If there is unrest, I predict that it will, initially, fail to overthrow the regime. It takes a disciplined, cohesive, armed opposition to overthrow a determined dictatorship, but hatred of the regime itself is enough to galvanize opposition. There is much that we can do to help North Koreans cohere around a set of principles, and that’s something I’ll be writing more about later.

Some updates:

WHOOP DE DOO. NORTH KOREA HAS RELEASED ITS MUCH-ANTICIPATED and analytically worthless New Year’s speech. Every year, they promise to improve the lives of the people; every year, foreigners read this as a harbinger of reform; and every year, things in North Korea only get worse. But nevertheless, let the over-analysis begin! It’s hard to say which is the single worst example among so much weedy, perennial regrowth, but this one probably wins the honor, at least until we see the Hankyoreh’s entry.

WHICH IS, I SUPPOSED, MUCH LIKE NORTH KOREA’S CALL FOR PEACE with the United States. People will naturally see what they choose to see in this, no matter how much past experience contradicts it. Reuters, on the other hand, has seen it all before, and even talks to someone insightful:

“North has absolutely no interest in normalizing relations with the United States. As soon as the North does that, it loses all reason to exist,” said B.R. Myers, an expert on the North’s ideology at Dongseo University. “As soon as people think it is possible to get along with America, they will ask themselves why they need a ‘military first’ policy,” Myers said in a recent interview.

This year, “peace” on North Korea’s terms means recognition as a nuclear state, the dropping of U.N. sanctions, a license to proliferate and counterfeit at will, and non-interference of any foreign power as it commits mass murder against its own people. This is the peace of the (mass) grave, although I’m sure those terms are acceptable to plenty of people in our State Department. Of course, it’s anyone’s guess what “peace” will mean next year.

LEE MYUNG BAK’S MESSAGE IS NO LESS CRYPTIC or manipulative, if we’re to be objective about this. The art of politics — and no one has mastered this more than Barack Obama — is to promise them just enough so that their hopes can fill in the rest of what you didn’t say. Yonhap’s picture of Lee delivering it is one for the ages:

While the hot young thing on his left — I presume she isn’t the Chair of the Joint Chiefs of Staff, but who’s complaining? — hangs on his every word, the fellow on the right appears to have entered a trance-like state. No doubt, this is an intense form of concentration.

THE DAILY NK’S CHRIS GREEN, who has become a great asset to its English language edition and everyone who reads it, has the best commentary on the Robert Park situation I’ve read anywhere so far. I’m not even going to quote it. Just read the whole thing yourself. I will say that what Park says about the beef protests explains why I’m ready to write off South Korea as a total loss until unification, when I expect North Korean voters will restore some perspective for a while.

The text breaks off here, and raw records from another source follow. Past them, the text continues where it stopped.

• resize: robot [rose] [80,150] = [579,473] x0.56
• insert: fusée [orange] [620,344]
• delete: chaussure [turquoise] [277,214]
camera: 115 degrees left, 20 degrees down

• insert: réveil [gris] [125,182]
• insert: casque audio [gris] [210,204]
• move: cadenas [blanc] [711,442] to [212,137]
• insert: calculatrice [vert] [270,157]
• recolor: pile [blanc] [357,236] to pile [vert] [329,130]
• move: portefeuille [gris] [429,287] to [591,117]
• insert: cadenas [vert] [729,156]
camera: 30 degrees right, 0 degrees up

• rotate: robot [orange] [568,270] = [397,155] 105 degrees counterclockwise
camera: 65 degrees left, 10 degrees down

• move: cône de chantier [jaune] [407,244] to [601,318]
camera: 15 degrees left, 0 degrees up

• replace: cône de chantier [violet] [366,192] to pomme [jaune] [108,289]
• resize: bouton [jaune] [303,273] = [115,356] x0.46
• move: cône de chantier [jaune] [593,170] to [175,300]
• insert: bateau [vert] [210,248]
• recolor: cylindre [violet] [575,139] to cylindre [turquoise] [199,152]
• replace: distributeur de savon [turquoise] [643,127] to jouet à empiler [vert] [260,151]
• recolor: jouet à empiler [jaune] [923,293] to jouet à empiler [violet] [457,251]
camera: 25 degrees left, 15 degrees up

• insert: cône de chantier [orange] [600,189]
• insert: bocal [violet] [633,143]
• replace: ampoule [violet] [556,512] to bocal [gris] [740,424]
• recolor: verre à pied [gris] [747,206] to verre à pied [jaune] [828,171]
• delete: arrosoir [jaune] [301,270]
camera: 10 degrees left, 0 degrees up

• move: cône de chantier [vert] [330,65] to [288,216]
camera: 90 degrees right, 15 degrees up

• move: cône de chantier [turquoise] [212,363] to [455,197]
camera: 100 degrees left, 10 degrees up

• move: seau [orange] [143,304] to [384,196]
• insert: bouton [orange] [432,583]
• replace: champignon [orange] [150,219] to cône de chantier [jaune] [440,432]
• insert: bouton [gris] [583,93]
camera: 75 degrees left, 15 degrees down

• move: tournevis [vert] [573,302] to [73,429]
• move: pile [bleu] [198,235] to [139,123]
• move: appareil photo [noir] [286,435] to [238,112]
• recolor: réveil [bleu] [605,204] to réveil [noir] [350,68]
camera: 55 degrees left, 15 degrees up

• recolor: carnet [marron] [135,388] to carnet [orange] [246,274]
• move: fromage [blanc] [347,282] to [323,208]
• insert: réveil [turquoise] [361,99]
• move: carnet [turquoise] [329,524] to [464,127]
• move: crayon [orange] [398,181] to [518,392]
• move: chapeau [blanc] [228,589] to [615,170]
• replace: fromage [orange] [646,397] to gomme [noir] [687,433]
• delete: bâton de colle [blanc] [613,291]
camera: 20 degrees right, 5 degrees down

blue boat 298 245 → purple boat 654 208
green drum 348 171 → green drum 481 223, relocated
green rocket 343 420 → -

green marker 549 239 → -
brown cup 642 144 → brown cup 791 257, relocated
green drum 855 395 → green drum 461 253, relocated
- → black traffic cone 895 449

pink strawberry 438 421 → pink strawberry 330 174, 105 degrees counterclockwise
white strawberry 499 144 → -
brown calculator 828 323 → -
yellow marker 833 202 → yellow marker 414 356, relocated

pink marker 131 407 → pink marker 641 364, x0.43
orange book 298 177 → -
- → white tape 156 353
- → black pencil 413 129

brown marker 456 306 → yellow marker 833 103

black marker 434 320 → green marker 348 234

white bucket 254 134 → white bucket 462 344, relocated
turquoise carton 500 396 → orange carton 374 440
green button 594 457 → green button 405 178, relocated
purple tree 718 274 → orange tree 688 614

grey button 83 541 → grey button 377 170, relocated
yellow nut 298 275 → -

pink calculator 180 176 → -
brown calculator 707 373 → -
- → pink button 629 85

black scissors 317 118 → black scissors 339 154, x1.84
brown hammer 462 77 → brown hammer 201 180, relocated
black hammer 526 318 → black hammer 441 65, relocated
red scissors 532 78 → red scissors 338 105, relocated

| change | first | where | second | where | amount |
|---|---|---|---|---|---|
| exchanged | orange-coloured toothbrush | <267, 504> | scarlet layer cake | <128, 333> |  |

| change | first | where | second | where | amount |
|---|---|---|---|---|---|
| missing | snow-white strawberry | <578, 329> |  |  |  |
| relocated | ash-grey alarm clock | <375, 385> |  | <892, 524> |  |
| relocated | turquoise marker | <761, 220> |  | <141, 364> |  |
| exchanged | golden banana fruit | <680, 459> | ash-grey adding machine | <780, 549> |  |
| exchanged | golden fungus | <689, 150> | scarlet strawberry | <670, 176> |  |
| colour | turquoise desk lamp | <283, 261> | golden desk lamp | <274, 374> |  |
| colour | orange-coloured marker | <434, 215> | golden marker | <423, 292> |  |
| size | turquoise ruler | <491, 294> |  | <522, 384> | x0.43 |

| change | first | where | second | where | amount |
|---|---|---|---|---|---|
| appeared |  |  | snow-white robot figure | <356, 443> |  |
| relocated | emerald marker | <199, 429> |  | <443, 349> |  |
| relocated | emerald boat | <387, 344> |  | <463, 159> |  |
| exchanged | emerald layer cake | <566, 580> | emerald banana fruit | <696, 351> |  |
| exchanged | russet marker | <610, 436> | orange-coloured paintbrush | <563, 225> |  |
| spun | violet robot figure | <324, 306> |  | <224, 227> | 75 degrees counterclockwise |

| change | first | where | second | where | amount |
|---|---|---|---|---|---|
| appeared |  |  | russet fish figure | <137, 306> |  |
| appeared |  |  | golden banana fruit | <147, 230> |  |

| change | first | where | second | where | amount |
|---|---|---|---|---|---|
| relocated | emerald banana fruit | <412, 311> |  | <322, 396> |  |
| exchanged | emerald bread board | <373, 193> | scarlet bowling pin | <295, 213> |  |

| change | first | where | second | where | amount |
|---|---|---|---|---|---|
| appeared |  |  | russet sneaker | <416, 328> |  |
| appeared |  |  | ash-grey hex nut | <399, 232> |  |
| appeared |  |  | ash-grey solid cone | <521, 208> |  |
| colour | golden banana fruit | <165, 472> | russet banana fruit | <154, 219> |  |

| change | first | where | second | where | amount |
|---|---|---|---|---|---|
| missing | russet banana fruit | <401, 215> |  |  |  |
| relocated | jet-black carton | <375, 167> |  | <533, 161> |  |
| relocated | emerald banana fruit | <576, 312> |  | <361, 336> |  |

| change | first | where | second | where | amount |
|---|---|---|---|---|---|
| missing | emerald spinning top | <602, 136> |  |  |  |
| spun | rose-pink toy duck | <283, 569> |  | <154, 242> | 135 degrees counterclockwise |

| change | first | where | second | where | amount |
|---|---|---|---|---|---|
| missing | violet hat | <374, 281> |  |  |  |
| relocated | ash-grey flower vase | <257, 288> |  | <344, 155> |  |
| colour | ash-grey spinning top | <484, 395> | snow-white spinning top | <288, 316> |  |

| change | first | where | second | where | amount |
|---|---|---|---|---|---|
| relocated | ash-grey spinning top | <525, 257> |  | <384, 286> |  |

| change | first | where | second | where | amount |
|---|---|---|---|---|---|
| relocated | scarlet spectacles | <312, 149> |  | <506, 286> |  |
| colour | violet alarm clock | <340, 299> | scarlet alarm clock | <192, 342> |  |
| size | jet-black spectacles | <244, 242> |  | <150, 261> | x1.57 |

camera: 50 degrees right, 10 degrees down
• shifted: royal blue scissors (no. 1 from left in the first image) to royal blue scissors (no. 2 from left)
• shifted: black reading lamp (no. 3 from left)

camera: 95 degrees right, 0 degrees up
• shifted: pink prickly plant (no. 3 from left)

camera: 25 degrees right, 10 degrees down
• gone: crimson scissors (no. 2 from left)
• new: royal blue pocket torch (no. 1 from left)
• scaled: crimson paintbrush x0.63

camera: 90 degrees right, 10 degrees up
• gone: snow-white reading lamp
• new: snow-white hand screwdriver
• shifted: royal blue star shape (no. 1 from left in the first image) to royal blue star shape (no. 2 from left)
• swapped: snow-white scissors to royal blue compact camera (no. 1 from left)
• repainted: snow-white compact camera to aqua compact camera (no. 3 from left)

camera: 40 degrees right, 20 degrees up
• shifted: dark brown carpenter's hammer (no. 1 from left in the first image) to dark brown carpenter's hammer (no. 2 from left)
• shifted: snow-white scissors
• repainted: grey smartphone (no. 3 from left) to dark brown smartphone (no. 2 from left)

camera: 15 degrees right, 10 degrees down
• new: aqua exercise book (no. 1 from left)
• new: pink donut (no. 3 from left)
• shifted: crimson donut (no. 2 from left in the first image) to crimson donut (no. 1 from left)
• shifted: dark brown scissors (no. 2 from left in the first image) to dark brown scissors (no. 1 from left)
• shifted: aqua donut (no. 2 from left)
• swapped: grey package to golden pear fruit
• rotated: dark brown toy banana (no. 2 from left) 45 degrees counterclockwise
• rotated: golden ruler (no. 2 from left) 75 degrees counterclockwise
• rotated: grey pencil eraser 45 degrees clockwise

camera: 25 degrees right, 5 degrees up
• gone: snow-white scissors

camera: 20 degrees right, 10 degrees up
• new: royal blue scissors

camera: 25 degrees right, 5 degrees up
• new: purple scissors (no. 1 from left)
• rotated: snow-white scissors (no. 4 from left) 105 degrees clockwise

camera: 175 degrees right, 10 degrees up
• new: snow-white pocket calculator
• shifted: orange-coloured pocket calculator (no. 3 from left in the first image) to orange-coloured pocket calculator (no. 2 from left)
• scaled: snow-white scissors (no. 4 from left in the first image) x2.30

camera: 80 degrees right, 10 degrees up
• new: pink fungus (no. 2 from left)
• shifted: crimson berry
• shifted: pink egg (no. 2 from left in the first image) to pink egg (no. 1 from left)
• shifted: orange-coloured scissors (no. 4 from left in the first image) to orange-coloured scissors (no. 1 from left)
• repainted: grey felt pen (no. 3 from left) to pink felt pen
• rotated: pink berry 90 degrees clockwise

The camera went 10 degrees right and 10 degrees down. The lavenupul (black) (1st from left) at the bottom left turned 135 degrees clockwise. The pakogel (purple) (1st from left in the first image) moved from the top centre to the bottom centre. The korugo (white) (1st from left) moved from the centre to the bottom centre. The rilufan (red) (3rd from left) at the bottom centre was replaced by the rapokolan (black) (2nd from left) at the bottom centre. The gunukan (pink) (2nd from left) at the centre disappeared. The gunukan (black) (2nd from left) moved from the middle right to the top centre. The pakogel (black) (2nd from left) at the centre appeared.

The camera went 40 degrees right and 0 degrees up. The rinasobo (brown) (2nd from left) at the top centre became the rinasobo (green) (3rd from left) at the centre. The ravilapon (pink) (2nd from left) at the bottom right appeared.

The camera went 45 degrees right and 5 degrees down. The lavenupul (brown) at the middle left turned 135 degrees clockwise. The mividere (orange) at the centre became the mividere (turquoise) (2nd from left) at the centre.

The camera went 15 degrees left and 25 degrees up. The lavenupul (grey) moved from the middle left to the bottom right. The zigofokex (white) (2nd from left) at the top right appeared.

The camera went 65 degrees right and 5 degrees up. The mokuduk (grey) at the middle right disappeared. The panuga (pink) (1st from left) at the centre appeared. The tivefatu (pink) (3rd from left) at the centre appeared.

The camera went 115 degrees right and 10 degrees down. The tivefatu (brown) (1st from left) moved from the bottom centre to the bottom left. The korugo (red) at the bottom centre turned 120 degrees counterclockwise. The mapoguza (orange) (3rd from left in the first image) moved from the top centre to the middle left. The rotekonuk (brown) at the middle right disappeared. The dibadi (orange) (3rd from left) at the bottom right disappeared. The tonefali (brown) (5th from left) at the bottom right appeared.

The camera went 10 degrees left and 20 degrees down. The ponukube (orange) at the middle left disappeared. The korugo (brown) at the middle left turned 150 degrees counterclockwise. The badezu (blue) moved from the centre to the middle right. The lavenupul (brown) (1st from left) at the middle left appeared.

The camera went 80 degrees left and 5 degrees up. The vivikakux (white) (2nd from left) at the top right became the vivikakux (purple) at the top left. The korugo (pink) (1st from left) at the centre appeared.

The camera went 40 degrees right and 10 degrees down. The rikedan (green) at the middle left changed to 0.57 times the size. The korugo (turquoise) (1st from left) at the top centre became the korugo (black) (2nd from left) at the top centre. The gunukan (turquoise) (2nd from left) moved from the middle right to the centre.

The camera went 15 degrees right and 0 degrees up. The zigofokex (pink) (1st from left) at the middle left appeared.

CAPTAIN JON STAFFORD, author of this much-discussed paper on finding America’s role in a post-Kim North Korea, offers another contribution — this time, in the Australian Defense Force Journal. Stafford’s ideas manage to be both subversive and achingly sensible. I wish they had more currency in our government. I also found the article on pashtunwali interesting.

MORE NORTH KOREAN REFUGEES THAN EVER are arriving in Thailand: “Thai immigration authorities say they took more than 1,000 North Koreans into custody this year, compared with less than 400 in 2008 when Beijing tightened security for the Olympics.”

SO FAR, I’M NOT READING REPORTS OF CHAOS IN IRAN, but I’m glad to see that the Iranian opposition doesn’t seem to be backing down from the death threats of the regime’s thug squads.

JULES CRITTENDEN has written a wonderful, bitter, must-read diary of his last decade.